→ Aufgabenstellung:
1) Bearbeite den Lesetext, indem du den Abschnitt von „1997 bekam er“ bis „Verwicklungen seiner Figuren.“ erneut wiedergibst und darin „Theateranarchist“ durch „Theaterrebell“ ersetzt.
2) Übersetze den Satz „Er liebt die tragischen Verwicklungen seiner Figuren.“ aus dem Lesetext ins Englische.

→ Lesetext:
......

Isabella, drei Karavellen und ein Scharlatan

Werftpark-Theater Kiel


1997 bekam er den Nobelpreis für Literatur. Er gilt als einer der talentiertesten Politclowns Europas: Dario Fo.
Er ist der Vertreter des italienischen Volkstheater, er folgt der Tradition der mittelalterlichen Spielleute und
Possenreißer und der Commdia dell’arte.
Fo ist ein Theateranarchist. Er liebt die tragischen Verwicklungen seiner Figuren.

 

Sein Spektakel Isabella, drei Karavellen und ein Scharlatan ist ein Stück im Stück.
Ein verurteilter Schauspieler steht im Spanien des 16. Jahrhunderts auf dem Richtplatz der Inquisition
und soll um sein Leben spielen. Zusammen mit seiner Theatertruppe zeigt er die Geschichte
des berühmten Seefahrers Christoph Columbus, der die kastilische Königin Isabella mit einer List
überzeugt, ihm seine Entdeckungsfahrten zu finanzieren. Da sich seine Entdeckung der neuen Welt
jedoch als nicht so profitabel herausstellt, wie erhofft, wendet sich sein Glück. Das Stück im Stück
hat die Wirklichkeit eingeholt.

......

[In einem Datensatz enthaltene Einträge]
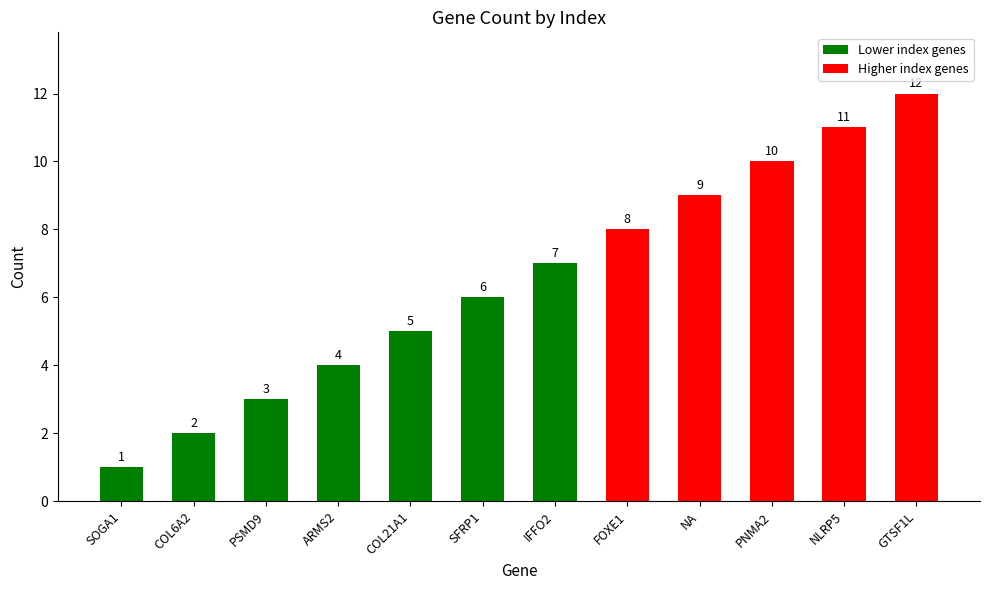

Does the chart contain stacked bars?

No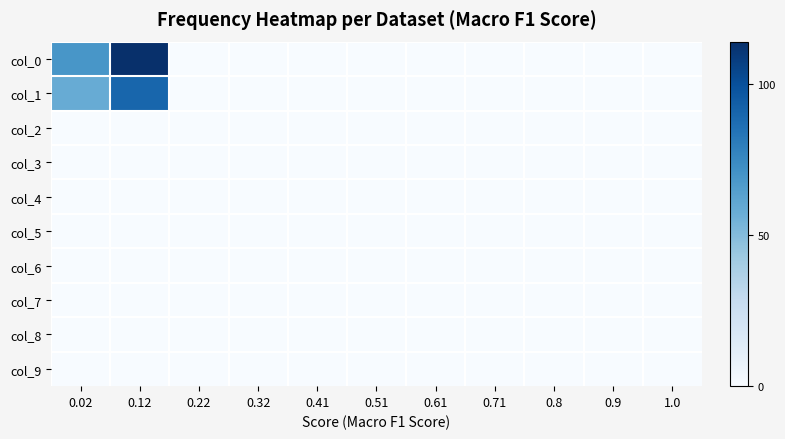

At how many categories does at least one series exceed 2?

2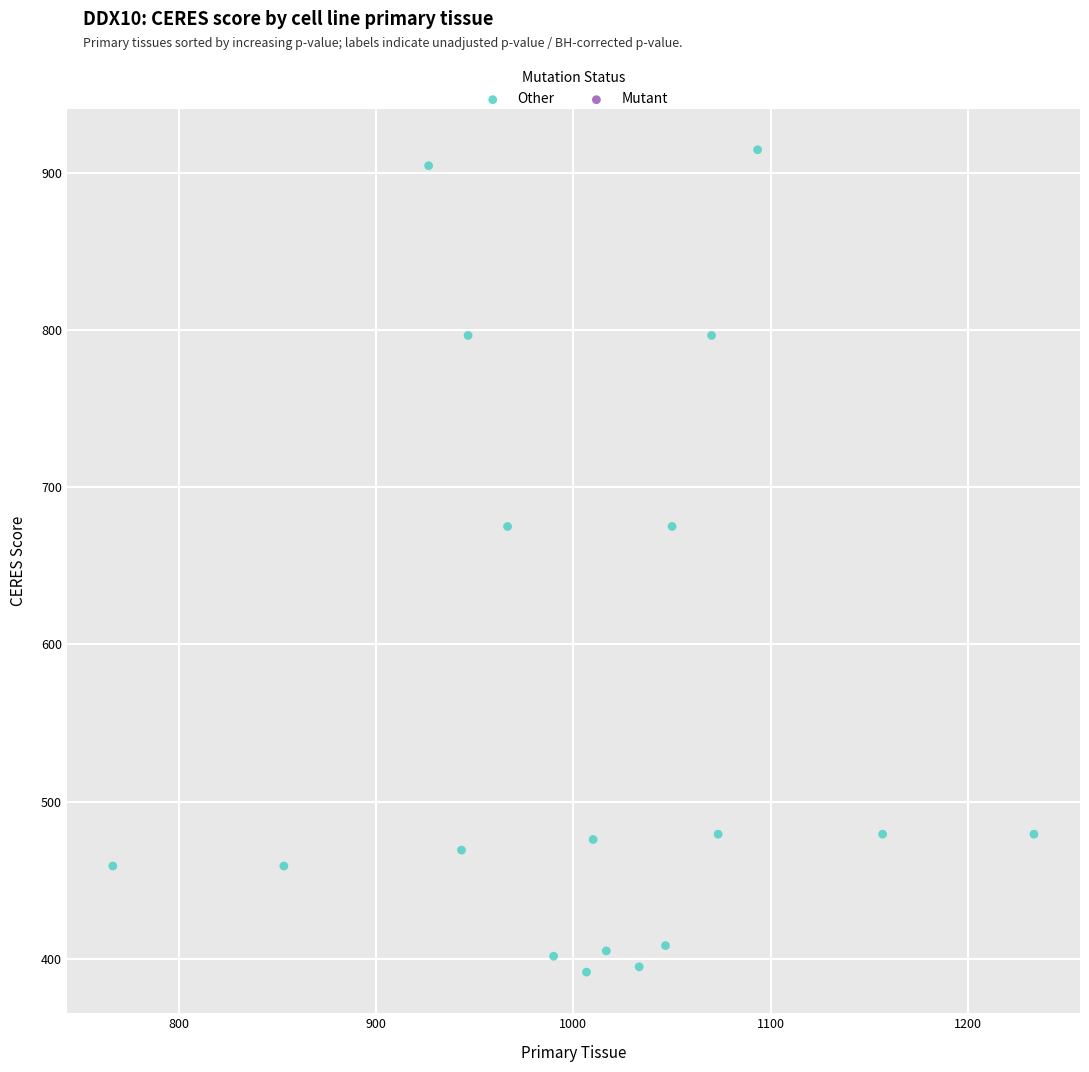

What is the range of Y values (max minus min)?

523.1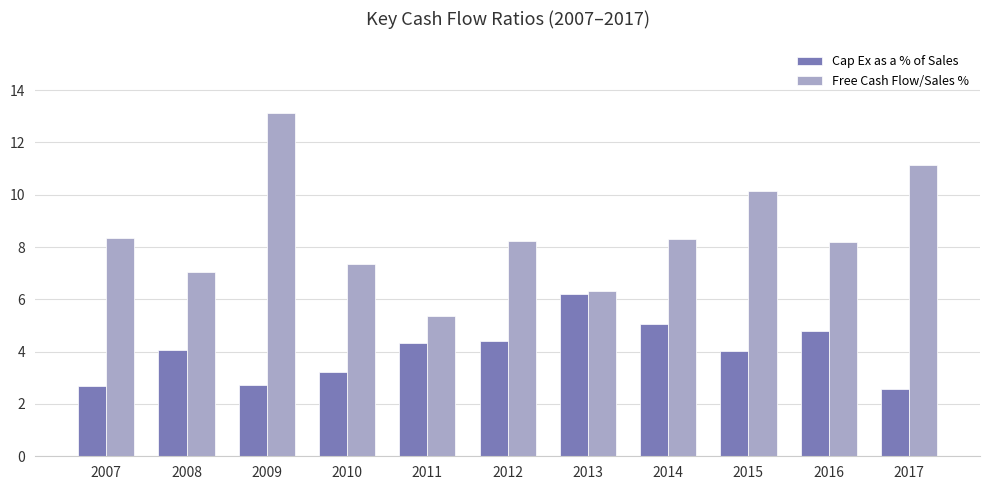

The Free Cash Flow/Sales % series shows 8.3 at 2014. True or false?

True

......

→ Antworten je Aufgabe:
1)
1997 bekam er den Nobelpreis für Literatur. Er gilt als einer der talentiertesten Politclowns Europas: Dario Fo.
Er ist der Vertreter des italienischen Volkstheater, er folgt der Tradition der mittelalterlichen Spielleute und
Possenreißer und der Commdia dell’arte.
Fo ist ein Theaterrebell. Er liebt die tragischen Verwicklungen seiner Figuren.

2) He loves the tragic entanglements of his characters.